Parce qu’elle s’était mise, sous la pression et la peur de remonter dans l’avion à une date prématurée, à soudain lâcher les chevaux légers que sont Hazard et De Bruyne, mais aussi Lukaku, qu’on ne saurait qualifier de léger (1 mètre 91 pour 94 kilos), à enfin jouer à fond, comme elle l’avait fait contre la Tunisie, en fait, mais où l’enjeu était moindre (5-2, pour mémoire). Inhibée en première mi-temps, sans doute habitée par l’obligation de l’emporter face à un adversaire réputé inférieur, elle allait subitement exprimer son ADN offensif.

Roberto Martinez Montoliù tirait alors très intelligemment la leçon du déficit de repli de Yannick Ferreira Carrasco et de Dries Mertens dans leurs couloirs en densifiant le milieu avec Fellaini dont la puissance, l’impact et la taille ont fait mal aux Japonais quand il le fallait, et Nacer Chadli dont la fraîcheur et le placement ont permis à Kevin De Bruyne de remonter d’un cran, faisant preuve d’un coaching pertinent, lui qui inquiétait avec sa défense à trois, son 3-4-2-1 à l’équilibre instable et sa décision de ne pas sélectionner le canonnier rebelle Naingolan (qui quitte cet été le Napoli pour l’Inter).

C’est dans cet exploit longtemps inespéré, ce retournement de destin tout autant que renversement de score, que les Rote Tuffel, à quelques minutes d’un nouvel échec qui aurait pu être celui de toute une population autant que d’une génération, ont affirmé leur cœur en même temps que leur talent. Cette équipe trop douée a enfin, en ces circonstances dramatiques, trouvé son âme. Et tout aussi important, son jeu.

Contre les Brésiliens, la présence confirmée de Kompany en défense centrale a permis à Martinez d’abandonner sa dangereuse défense à trois et de repasser en 4-3-3 avec Witsel dans un double rôle d’essuie-glace et de sentinelle, Meunier en piston avec l’appui de Fellaini et Chadli, à De Bruyne de monter d’un cran, où il s’est révélé bien plus éclatant que lorsqu’il recule plus bas comme c’était le cas depuis le début de la compétition. Ce coup tactique osé et spectaculaire, conjugué à l’explosion d’Eden Hazard, pour moi le meilleur joueur de cette Coupe du Monde à ce jour (avec Modric ?), avec un Lukaku extraordinaire, un Courtois qui rappelait pourquoi nombre d’observateurs le considèrent comme l’un des trois meilleurs gardiens de la planète, et surtout un état d’esprit, une abnégation, admirables, sacrificiels, une concentration exceptionnelle (le seul fragment d’absence a été aussitôt sanctionné par le but de Renato Augusto), et l’exploit, la victoire contre la véritable meilleure équipe du monde, invaincue de longue date, ont enfin couronné cette équipe dans laquelle tout le monde peut marquer, qui a véritablement joué comme telle, solidarité et talents conjugés dans un engagement et une foi si puissants qu’ils en généraient à eux seuls l’émotion – comme si le résultat ne suffisait pas ! Le miracle d’un petit pays fracturé soudain resssoudé autour d’une ambition commune, avec en rappel cette vérité fondamentale énoncée par Roger Milla, qui fait toute la gloire de ce sport : «Le football, c’est ce qui permet à un petit pays de devenir grand».

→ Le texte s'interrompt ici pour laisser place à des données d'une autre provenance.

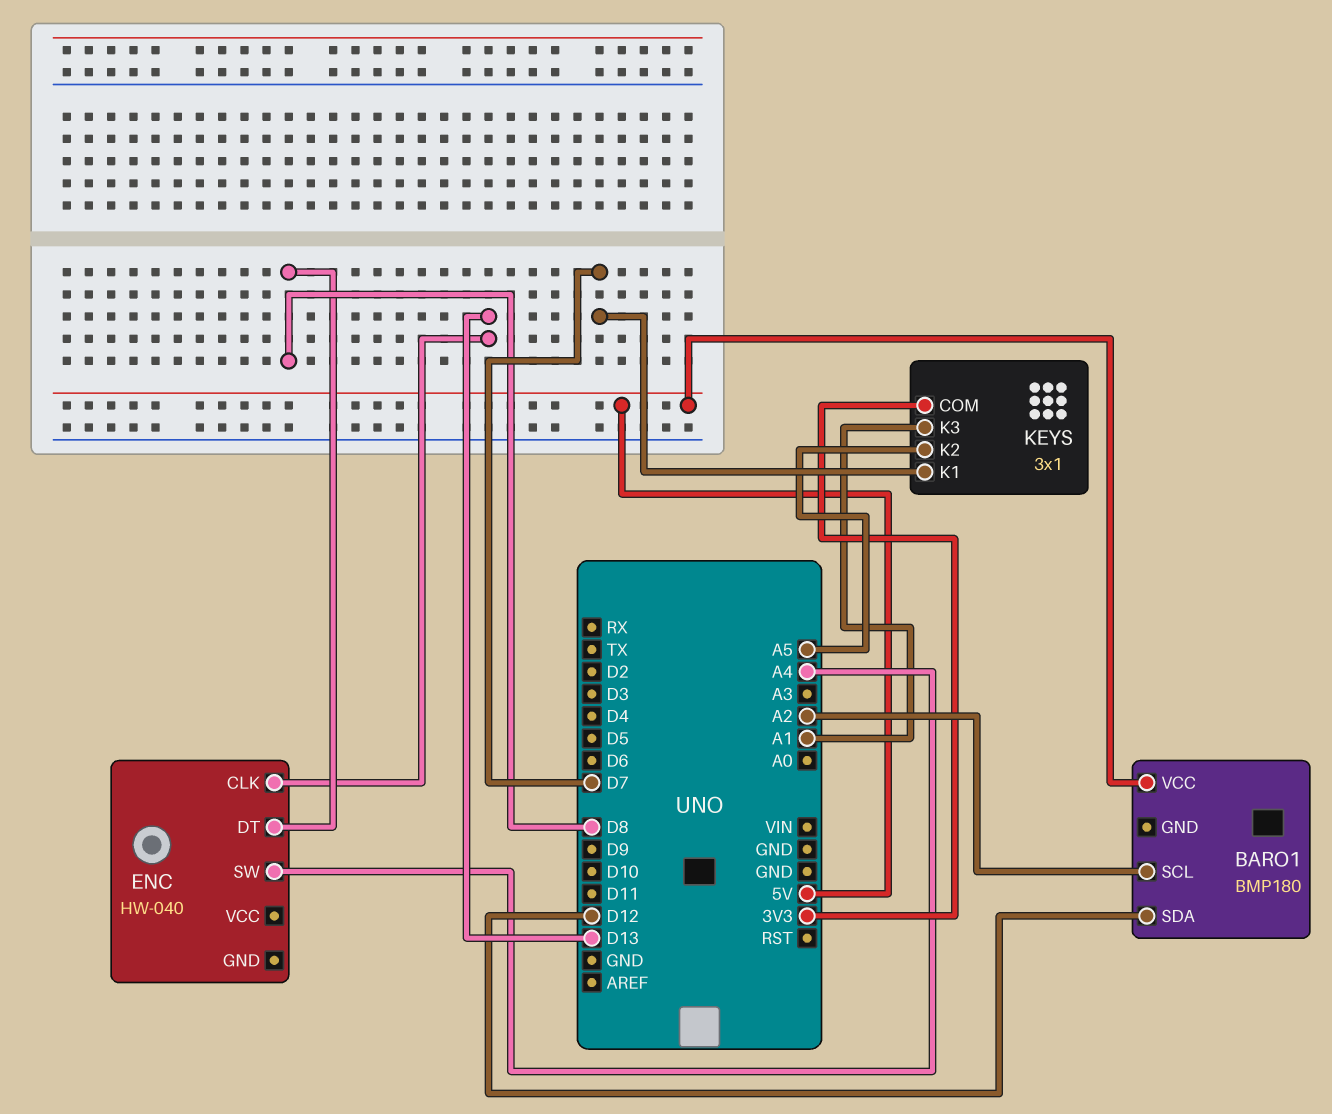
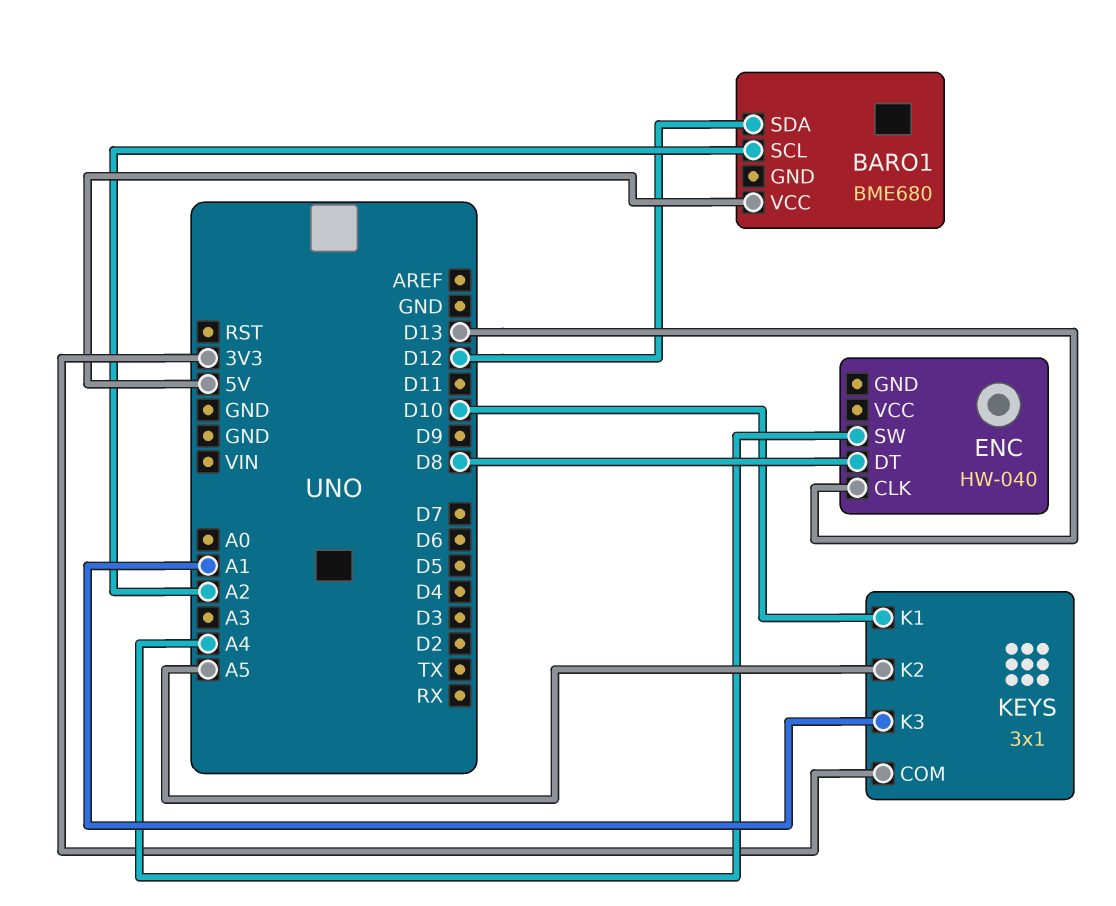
BARO1: BMP180 -> BME680
KEYS pin K1: D7 -> D10

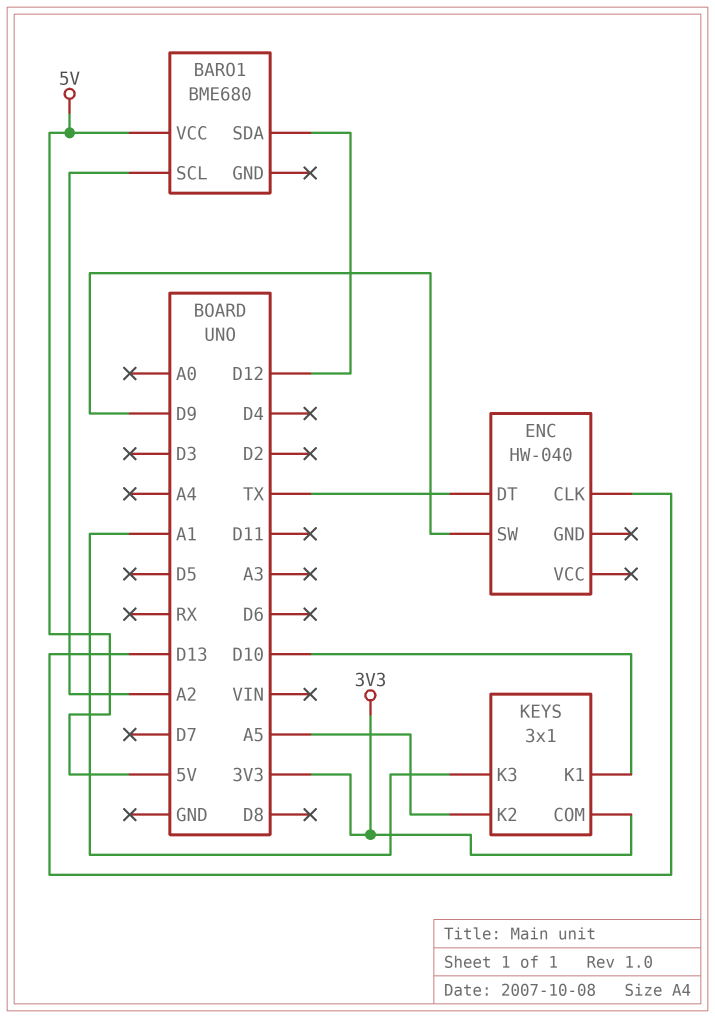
ENC pin DT: D8 -> TX
ENC pin SW: A4 -> D9

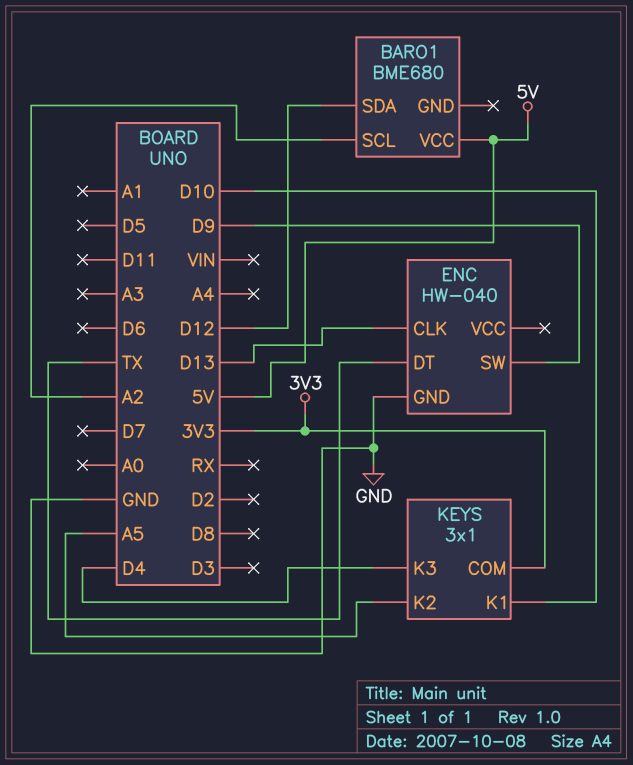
ENC pin GND: none -> GND
KEYS pin K3: A1 -> D4

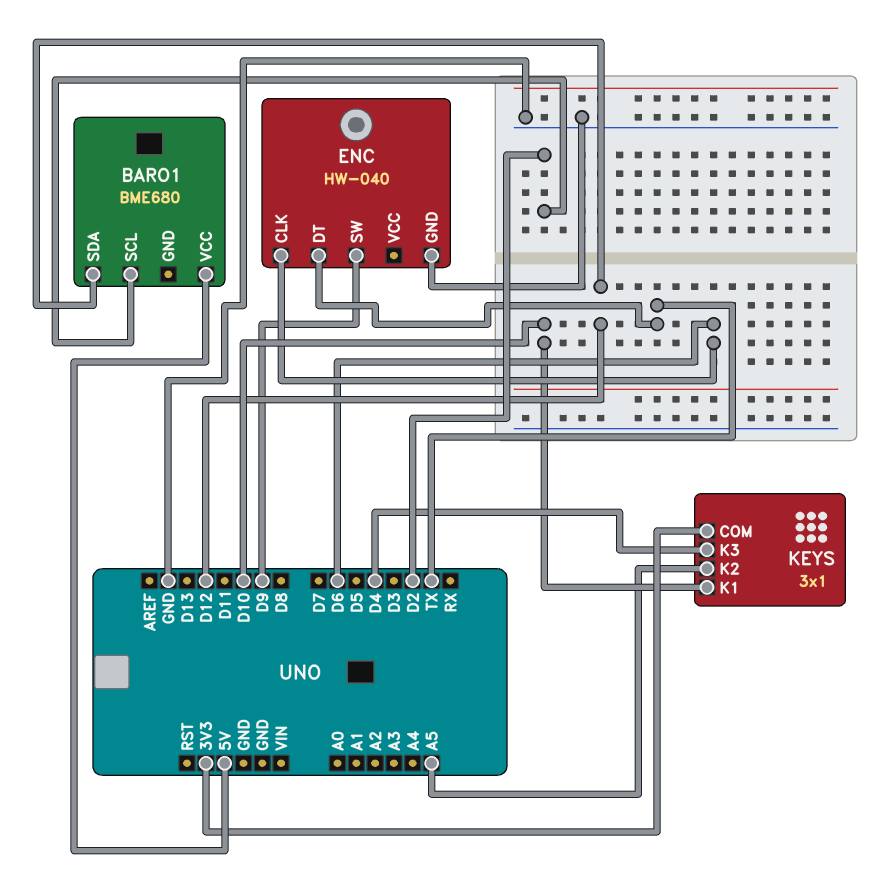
BARO1 pin SCL: A2 -> D2
ENC pin CLK: D13 -> D6

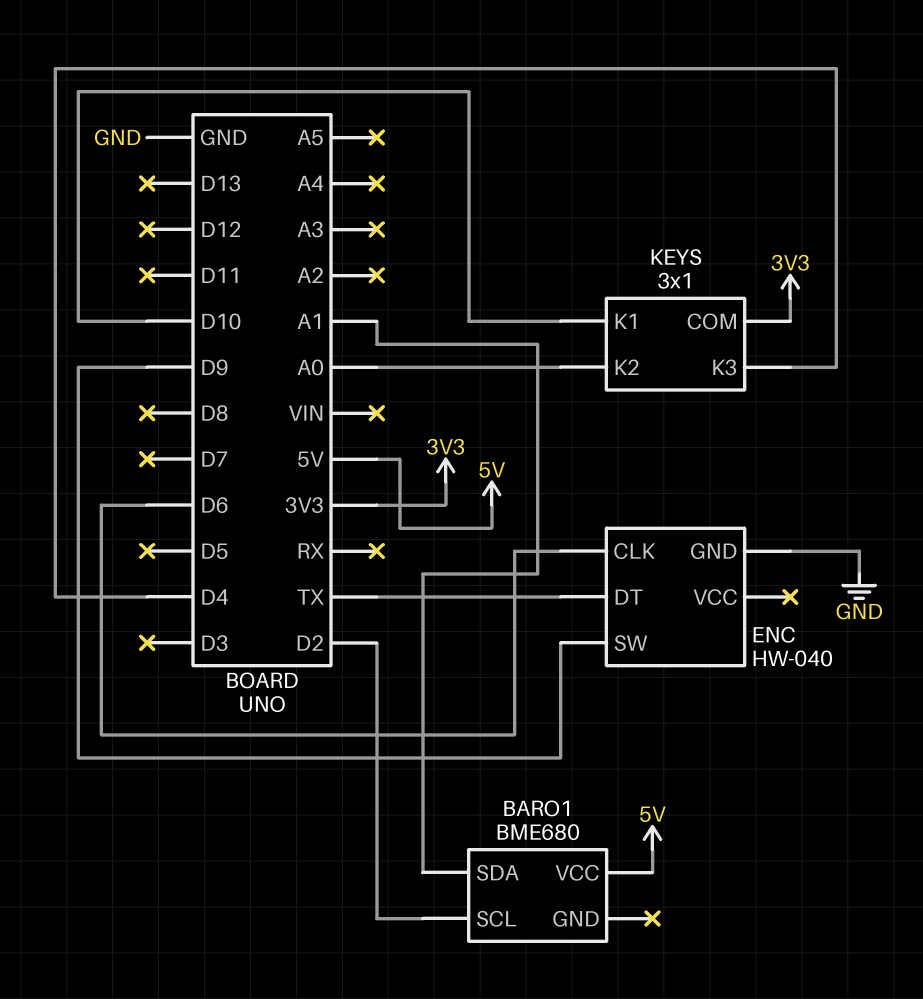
BARO1 pin SDA: D12 -> A1
KEYS pin K2: A5 -> A0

Et ce n’était pas en face le Brésil qui a explosé contre l’Allemagne il y a quatre ans. C’était, malgré les clowneries pathétiques de Neymar qui espère peut-être un rôle dans Black Panther II, une excellente Seleção, championne olympique en titre, certes privée de Casimero son régulateur, mais coachée par son meilleur sélectionneur depuis des lustres, Tite, qui n’aura commis comme faute que celle répétée par tous les entraîneurs brésiliens : tellement croire en son onze de départ, avoir tellement confiance en sa formation, qu’il a sans doute effectué ses changements trop tardivement. Mais s’attendait-il à pareil scénario ? Certainement pas. Cinq Coupes du Monde (plus deux finales perdues) face à une simple quatrième place en 1986 (et un antique titre olympique en 1920), la balance semblait particulièrement déséquilibrée en faveur des Brasileiros, dans cette compétition 2018 des remises en question (mais ne le sont-elles pas presque toutes ?).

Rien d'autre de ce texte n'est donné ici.